ИЗАБЕЛЛА. Она годы и годы ни о чем другом не думала. Что бы с ней стало, если бы как-нибудь все открылось?
МАУРИСЬО. Это зависит от нас. Мы забрались в этот тупик, обратного пути нет.
ИЗАБЕЛЛА. И завтра — опять этот фарс? До каких же пор?
МАУРИСЬО. Только несколько дней. Получим фальшивую телеграмму, срочную, и уедем. А здесь останутся воспоминания навсегда.
ИЗАБЕЛЛА. Почему вы меня выбрали? Я не могу, Маурисьо. Я не могу!
МАУРИСЬО. Ты так боишься?
ИЗАБЕЛЛА. Я не за себя. Я за нее. Это, наверное, все очень хорошо, что мы делаем… Но когда я на нее смотрю, как она только этим живет и такая счастливая, как девочка, — мне так трудно удержаться, хочется крикнуть всю правду и просить у нее прощения. Игра у нас слишком жестокая.

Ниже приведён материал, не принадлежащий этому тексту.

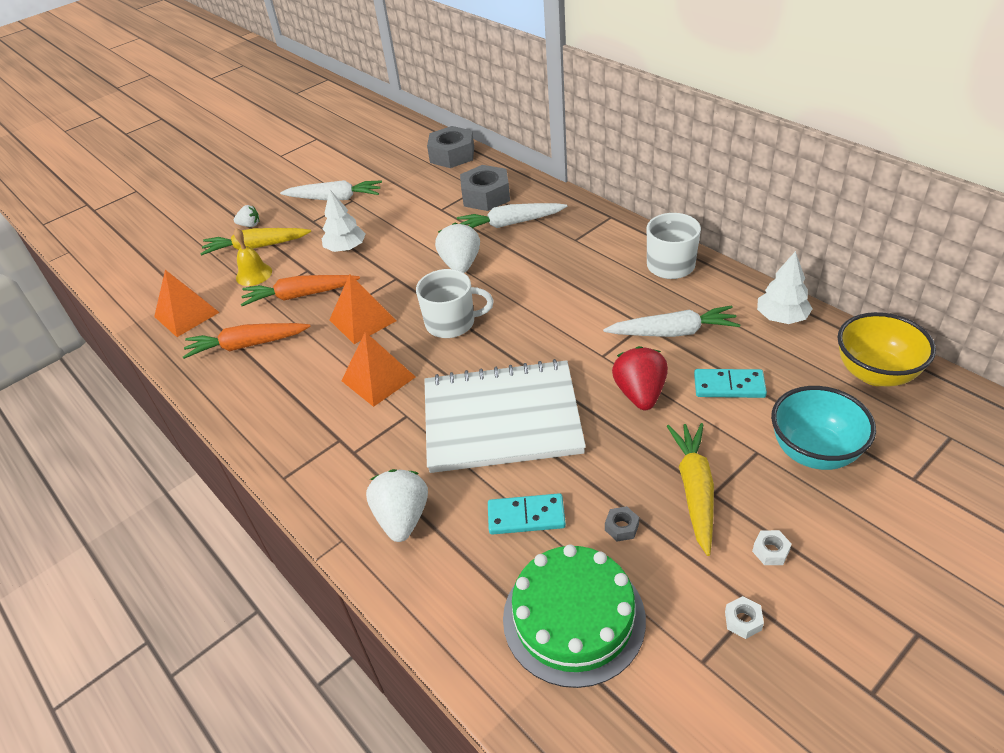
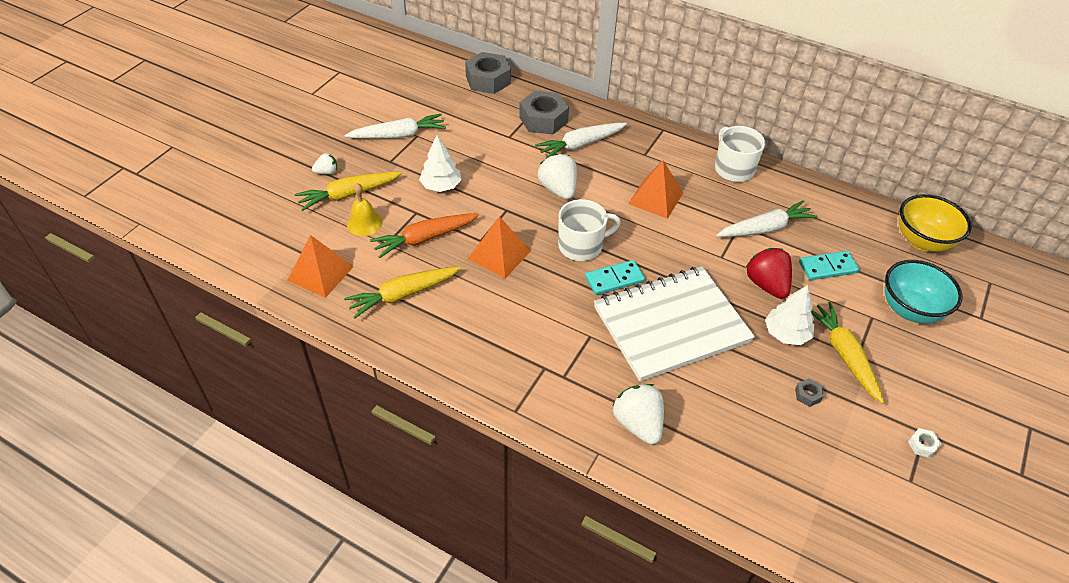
camera: 25 degrees left, 5 degrees up
orange carrot [183,323,311,359] -> yellow carrot [344,266,461,319]
orange pyramid [341,332,416,407] -> orange pyramid moved to [628,160,683,219]
turquoise domino [488,493,566,535] -> turquoise domino moved to [585,260,645,295]
green cake [503,544,646,688] -> none
white nut [752,530,792,565] -> none
white tree [757,251,813,324] -> white tree moved to [765,285,814,345]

МАУРИСЬО. Вот этого я и боялся! В комедию вмешалось сердце. Так мы ничего не добьемся, Изабелла.
ИЗАБЕЛЛА. Я делала, что могла. Разве я нехорошо все делала?
МАУРИСЬО. Да, сначала неплохо. Эта робость, когда мы вошли… потом эта сцена воспоминаний… Очень хорошо. Но позднее эти рыдания, когда ты бросилась к ней…
ИЗАБЕЛЛА. Я больше не могла. Я ведь тоже знаю, что такое жить одной и ждать.
МАУРИСЬО. Так нельзя. Искусство не здесь делается, сеньорита. (Указывает на сердце.) Оно делается тут. (Указывает на лоб.) Тут.
ИЗАБЕЛЛА. Вы ни минуты не волновались?
МАУРИСЬО. Настоящее волнение никогда не выглядит естественно. Например, помнишь, с каким восторгом я ел этот ореховый торт с медом? Но если имеются на свете две вещи, которых я не выношу, — это мед и орехи. Вот что я называю мастерством. А тебе, правда, понравился торт?
ИЗАБЕЛЛА. Очень!
МАУРИСЬО. Что ж, дело вкуса.
ИЗАБЕЛЛА. Значит, эта дрожь в голосе, когда вы в первый раз увидели бабушку?..
МАУРИСЬО. Простой прием. Им даже резонеры владеют.
ИЗАБЕЛЛА. И объятие, такое крепкое, без слов, она даже заплакала…
МАУРИСЬО. Все было продумано. Сквозь слезы трудно рассмотреть, как следует. Ты понимаешь?
Изабелла смотрит на него так, как будто он стал ниже ростом.
ИЗАБЕЛЛА. Да, теперь понимаю. По-видимому, мне еще многому надо учиться.
МАУРИСЬО. Да, многому еще. Но ты сумеешь, Изабелла.
ИЗАБЕЛЛА. Почему вы зовете меня Изабеллой, когда никто не слышит? Мое имя Марта.